The Virmalakirti Sutra is among the oldest of the Mahayana Buddhist texts, but it’s one I’ve never really read. That is, until tonight, when I saw a passage of it quoted in Ou-I’s commentaries on the Amitabha Sutra, provided by The Corporate Body of the Buddha Educational Foundation based in Taiwan.
I thought I would pass a long a few notable interesting quotations as translated by Robert A. F. Thurman of Pennsylvania State University:
Vimalakirti: Reverend Sariputra, “death” is an end of performance, and “rebirth” is the continuation of performance. But, although a bodhisattva dies, he does not put an end to the performance of the roots of virtue, and although he is reborn, he does not adhere to the continuation of sin.
And this one:
“…should a bodhisattva, who knows full well that all things are like empty space, wish to build a buddha-field in order to develop living beings, he might go ahead, in spite of the fact that it is not possible to build or to adorn a buddha-field in empty space.
J.C. Cleary’s translation of the same passage (the one I originally found in the book) is:
“Although he knows that Buddha Lands are void like living beings he goes on practicing the Pure Land (Dharma) to teach and convert men.”
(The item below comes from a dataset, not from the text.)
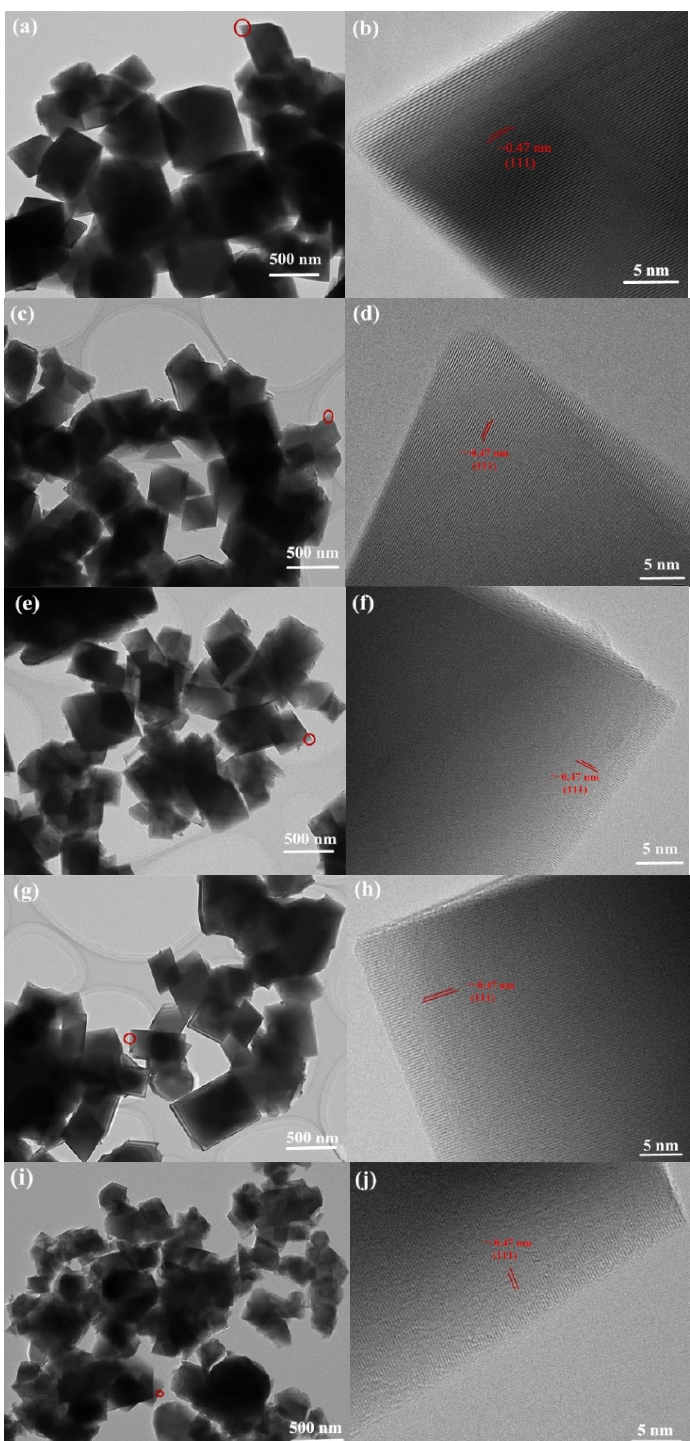
Figure 6. TEM and HR-TEM images of pure LNMO ( a,b ), LNMO-KCl0.02 ( c,d ), LNMO-KCl0.03 ( e,f ), LNMO-KF0.01 ( g,h ), and LNMO-KF0.02 ( i,j ).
This passage I liked as well from the Sutra’s verse section:
They journey through all Buddha-fields
In order to bring benefit to living beings,
Yet they see those fields as just like empty space,
Free of any conceptual notions of “living beings.”
and:
Their [the Bodhisattvas'] wealth is the holy Dharma,
And their business is its teaching,
Their great income is pure practice,
And it is dedicated to the supreme enlightenment.Their bed consists of the four contemplations,
And its spread is the pure livelihood,
And their awakening consists of gnosis,
Which is constant learning and meditation.Their food is the ambrosia of the teachings,
And their drink is the juice of liberation.
Their bath is pure aspiration,
And morality their unguent and perfume.
May all beings be reborn in the Pure Land and may they all attain perfect peace.